Aggressives Verhalten von Menschenaffen ist durchaus bekannt: So attackieren etwa Schimpansen ihre Rivalen (auch in der Gruppe), oder machen Jagd auf andere Affenspezies. Tödliche Handlungen zwischen Menschenaffenweibchen sind jedoch äußerst selten, bei Orang-Utans wurden sie überhaupt noch nie gesehen. Umso überraschter waren die Forscher um Anna Marzec, als sie Zeugen eines solchen Vorfalls im Sumpfwald des Mawas Naturparks in Indonesien wurden.
Paarung unterbrochen
Demnach war ein junges Weibchen, das kurz zuvor ihr Junges verloren hatte, gerade dabei, sich mit einem Männchen zu paaren. Doch plötzlich unterbrach sie den Akt, um sich gegen ein älteres Weibchen zu wenden. Sie biss und schlug ihre Artgenossin heftig, bald beteiligte sich auch das Männchen an den Angriffen. Gemeinsam malträtierten sie das ältere Weibchen etwa eine halbe Stunde lang so schwer, bis ihr ein weiteres Männchen zu Hilfe kam. Doch es war zu spät: Zwei Wochen später starb das Tier. Die schwersten Verletzungen stammten von den scharfen Eckzähnen des Männchens.

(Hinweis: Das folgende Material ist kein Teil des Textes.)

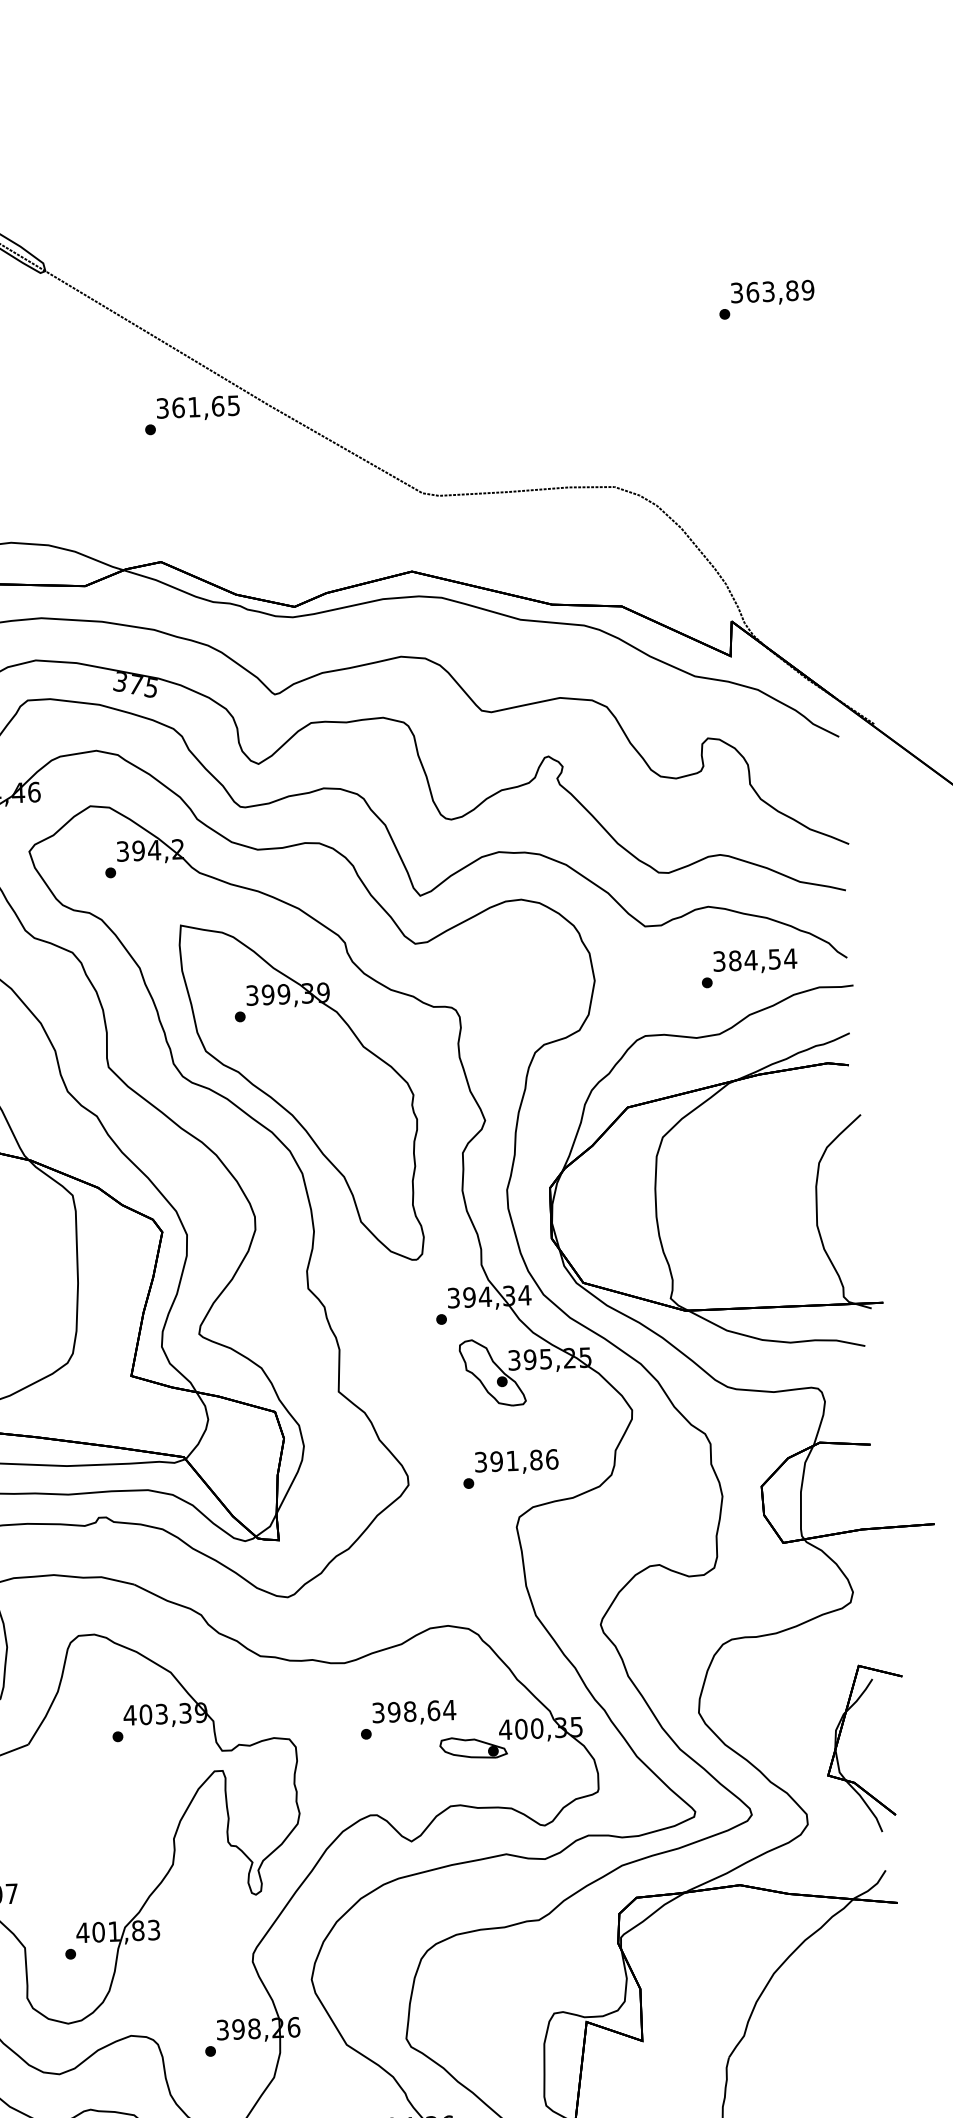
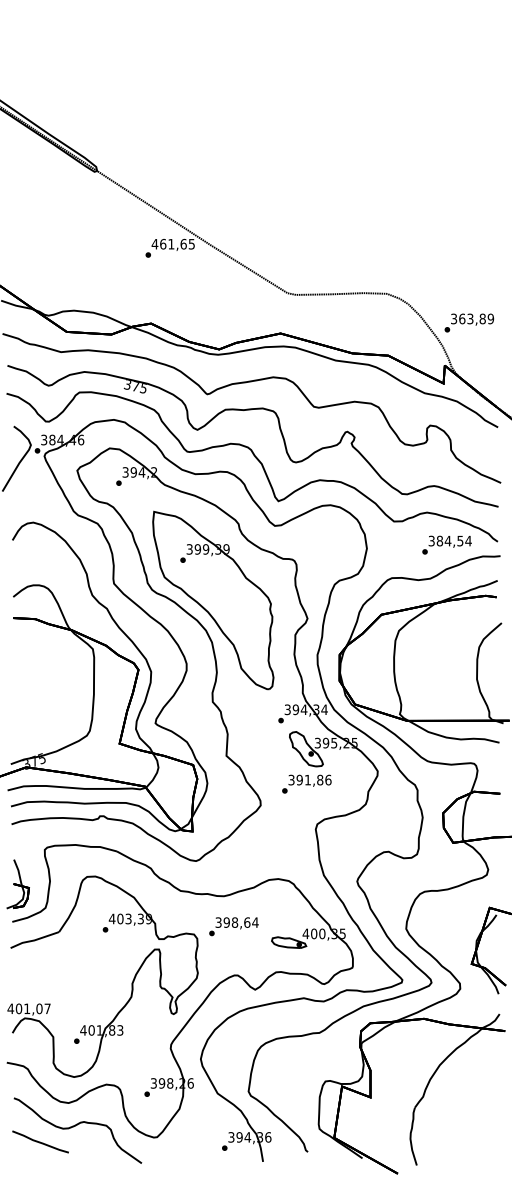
text: (767, 298) -> (469, 322), moved
text: (161, 407) -> (154, 243), 361,65 -> 461,65
text: (510, 1467) -> (306, 783), moved
text: (407, 1719) -> (233, 926), moved

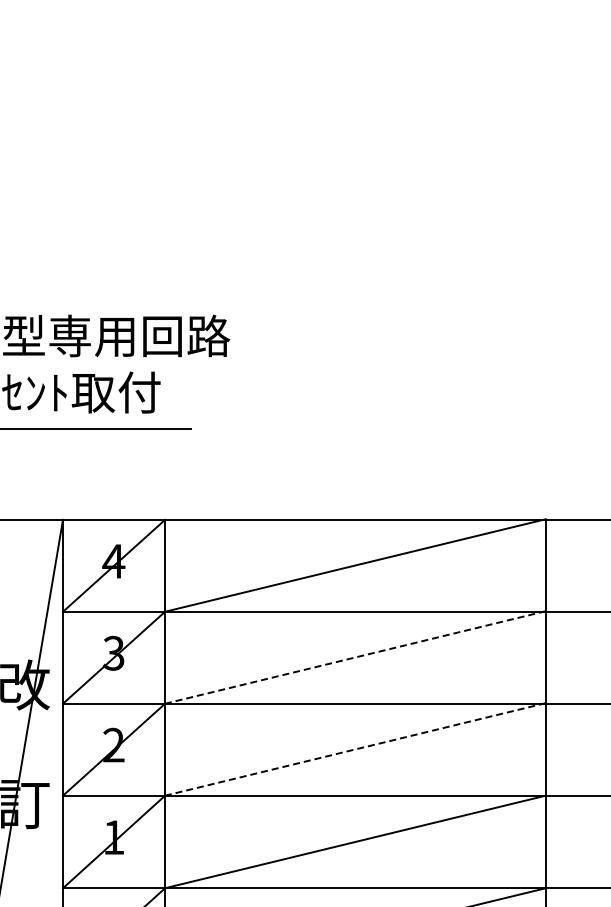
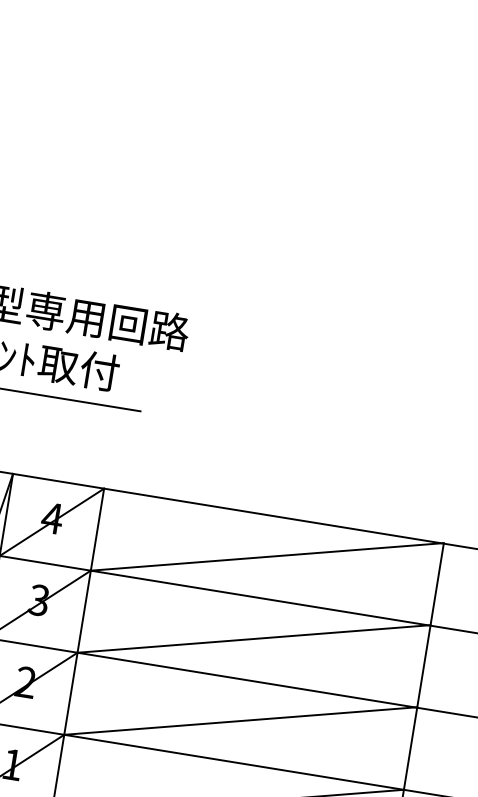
line: (355, 657) -> (254, 639), dashed -> solid
line: (355, 749) -> (240, 721), dashed -> solid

"Bisher war nicht bekannt, dass Orang-Utan-Männchen und Weibchen solche Koalitionen eingehen", sagte Marzec. Auseinandersetzungen unter Orang-Utan-Weibchen würden eigentlich selten vorkommen: In mehr als zehn Jahren haben Marzec und Kollegen nur sechs aggressive Auseinandersetzungen zwischen Weibchen im Mawas Naturpark beobachtet – keine davon führte zu Verletzungen.
Einflussreiche Weibchen
Dass das jüngere Weibchen zuvor ihr Kind verloren hatte, könnte bei dem Gewaltakt eine Rolle gespielt haben. Und doch ist es höchst außergewöhnlich: "Das ist völlig unerwartet, weil bei wilden Orang-Utans noch nie zuvor Koalitionen von Männchen und Weibchen beobachtet wurden", sagt Marzec. "Es ist der erste Fall, bei dem ein männlicher Orang-Utan ein Weibchen bei einem Konflikt mit tödlichen Ausgang unterstützt."
Die Forscher vermuten, dass weibliche Orang-Utans in ihrer sexuell aktiven Phase einen unerwartet großen Einfluss auf Männchen haben. "Sie bringen die Männchen dazu, ihnen Dienste zu leisten – und das bei einer Art, die bisher eigentlich für männliche Dominanz bei der Fortpflanzung bekannt war", so die Forscherin. (red, APA, 9. 2. 2016)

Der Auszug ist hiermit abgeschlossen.